Johnson et Bell ne répliquèrent rien à la possibilité d'une dérive, dont eux-mêmes ils avaient été victimes.

Mais Altamont, attentif à cette conversation, fit comprendre au docteur qu'il voulait parler. Celui-ci se rendit au désir de l'Américain, et après un grand quart d'heure de circonlocutions et d'hésitations, il acquit cette certitude que le _Porpoise_, échoué près d'une côte, ne pouvait pas avoir quitté son lit de rochers.

Cette nouvelle rendit la tranquillité aux quatre Anglais; cependant elle leur enlevait tout espoir de revenir en Europe, à moins que Bell ne parvînt à construire un petit navire avec les morceaux du _Porpoise_. Quoi qu'il en soit, le plus pressé était de se rendre sur le lieu même du naufrage.

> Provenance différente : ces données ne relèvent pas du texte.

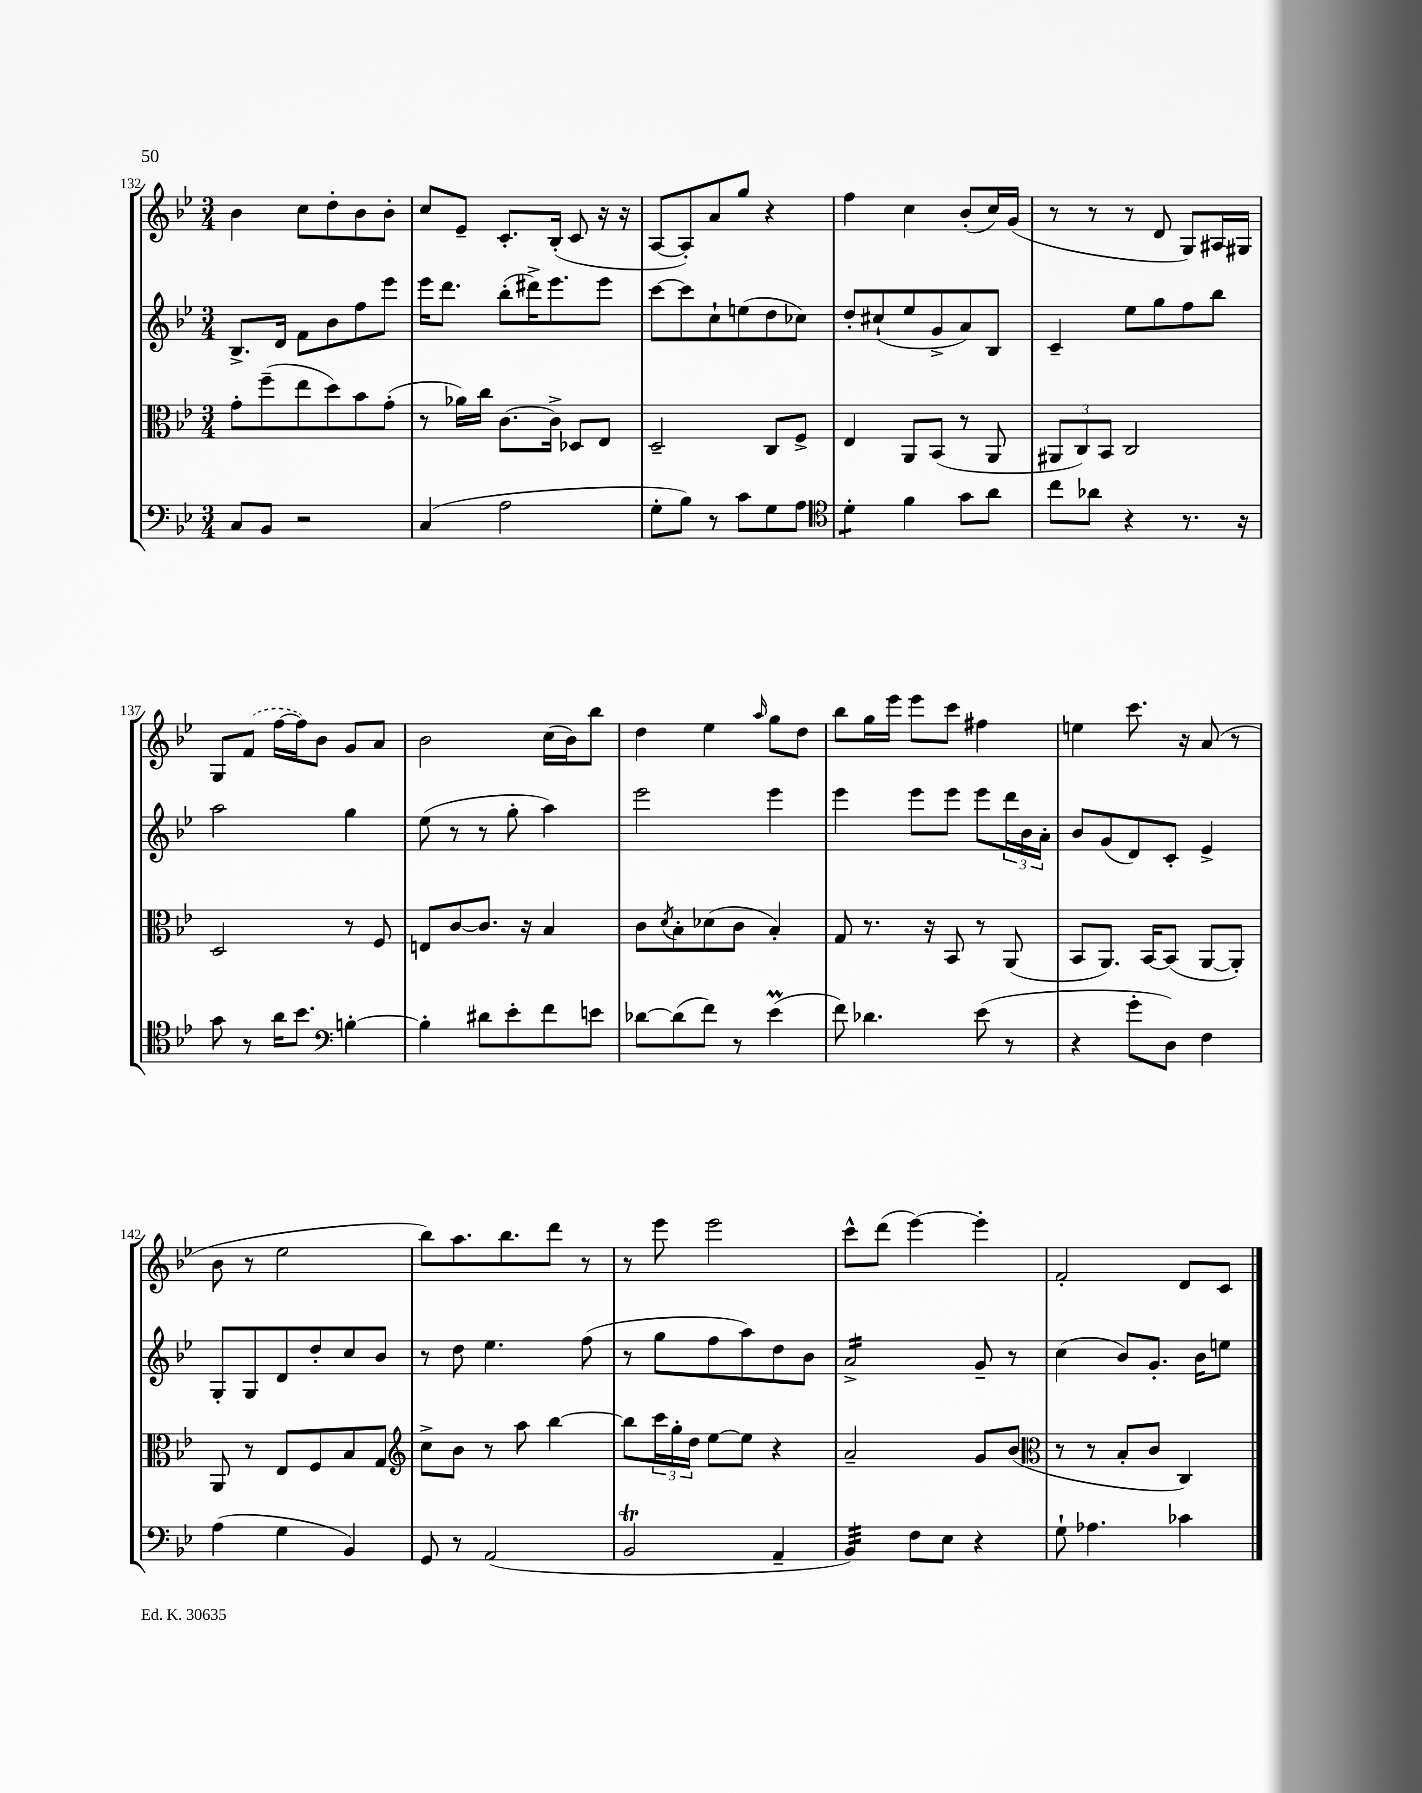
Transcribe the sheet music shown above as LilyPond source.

<<
\new StaffGroup <<
\new Staff = "s0" {
    \clef treble \key bes \major \numericTimeSignature \time 3/4
    bes'4 c''8 d''8-. bes'8 bes'8-. |
    c''8 ees'8-- c'8.-. bes16-.( c'8 r16 r16 |
    a8~ a8-.) a'8 g''8 r4 |
    f''4 c''4 bes'8-.( c''16) g'16( |
    r8 r8 r8 d'8 g8) ais16 gis16 |
    g8 \once \slurDashed f'8( f''16~ f''16) bes'8 g'8 a'8 |
    bes'2 c''16( bes'16) bes''8 |
    d''4 ees''4 \grace { a''16 } g''8 d''8 |
    bes''8 g''16 ees'''16 ees'''8 c'''8 fis''4 |
    e''4 c'''8. r16 a'8( r8 |
    bes'8 r8 ees''2 |
    bes''8) a''8. bes''8. d'''8 r8 |
    r8 ees'''8 ees'''2 |
    c'''8-^ d'''8( ees'''4~) ees'''4-. |
    f'2-. d'8 c'8 \bar "|." |
}
\new Staff = "s1" {
    \clef treble \key bes \major \numericTimeSignature \time 3/4
    bes8.-> d'16 f'8 bes'8 f''8 ees'''8 |
    ees'''16 d'''8. bes''8-.( dis'''16->) ees'''8. ees'''8 |
    c'''8~ c'''8 c''8-! e''8( d''8 ces''8) |
    d''8-. cis''8-!( ees''8 g'8-> a'8) bes8 |
    c'4-- ees''8 g''8 f''8 bes''8 |
    a''2 g''4 |
    ees''8( r8 r8 g''8-. a''4) |
    ees'''2 ees'''4 |
    ees'''4 ees'''8 ees'''8 ees'''8 \tuplet 3/2 { d'''16 bes'16 a'16-. } |
    bes'8 g'8( d'8) c'8-. ees'4-> |
    g8-. g8 d'8 d''8-. c''8 bes'8 |
    r8 d''8 ees''4. f''8( |
    r8 g''8 f''8 a''8) d''8 bes'8 |
    a'2:16-> g'8-- r8 |
    c''4( bes'8) g'8.-. bes'16 e''8 \bar "|." |
}
\new Staff = "s2" {
    \clef alto \key bes \major \numericTimeSignature \time 3/4
    g'8-. f''8--( ees''8 d''8) bes'8 g'8-.( |
    r8 aes'16) c''16 c'8.~ c'16-> des8 ees8 |
    d2-- c8 f8-> |
    ees4 a,8 bes,8( r8 a,8 |
    \tuplet 3/2 { ais,8 c8) bes,8 } c2 |
    d2 r8 f8 |
    e8 c'8~ c'8. r16 bes4 |
    c'8 \acciaccatura { d'8 } bes8-. des'8( c'8 bes4-.) |
    g8 r8. r16 bes,8 r8 a,8( |
    bes,8 a,8.) bes,16~ bes,8( a,8~ a,8-.) |
    a,8 r8 ees8 f8 bes8 g8 |
    \clef treble c''8-> bes'8 r8 a''8 bes''4~ |
    bes''8 \tuplet 3/2 { c'''16 g''16-. d''16 } ees''8~ ees''8 r4 |
    a'2-- g'8 bes'8( |
    \clef alto r8 r8 bes8-. c'8 c4) \bar "|." |
}
\new Staff = "s3" {
    \clef bass \key bes \major \numericTimeSignature \time 3/4
    c8 bes,8 r2 |
    c4( a2 |
    g8-. bes8) r8 c'8 g8 a8 |
    \clef tenor d'4:8-. f'4 g'8 a'8 |
    c''8 aes'8 r4 r8. r16 |
    g'8 r8 a'16 bes'8. \clef bass b4~-. |
    b4-. dis'8 ees'8-. f'8 e'8 |
    des'8~ des'8( f'8) r8 ees'4\prall( |
    f'8) des'4. ees'8( r8 |
    r4 g'8-. d8) f4 |
    a4( g4 bes,4) |
    g,8 r8 a,2( |
    bes,2\trill a,4-- |
    bes,4:32) f8 ees8 r4 |
    g8-! aes4. ces'4 \bar "|." |
}
>>
>>
\layout { \context { \Score currentBarNumber = #132 } }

Le docteur fit encore une dernière question à l'Américain: celui-ci avait-il rencontré la mer libre sous cette latitude de quatre-vingt-trois degrés?

«Non», répondit Altamont.

La conversation en resta là. Aussitôt les préparatifs de départ furent commencés; Bell et Johnson s'occupèrent d'abord du traîneau; il avait besoin d'une réparation complète; le bois ne manquant pas, ses montants furent établis d'une façon plus solide; on profitait de l'expérience acquise pendant l'excursion au sud; on savait le côté faible de ce mode de transport, et comme il fallait compter sur des neiges abondantes et épaisses, les châssis de glissage furent rehaussés.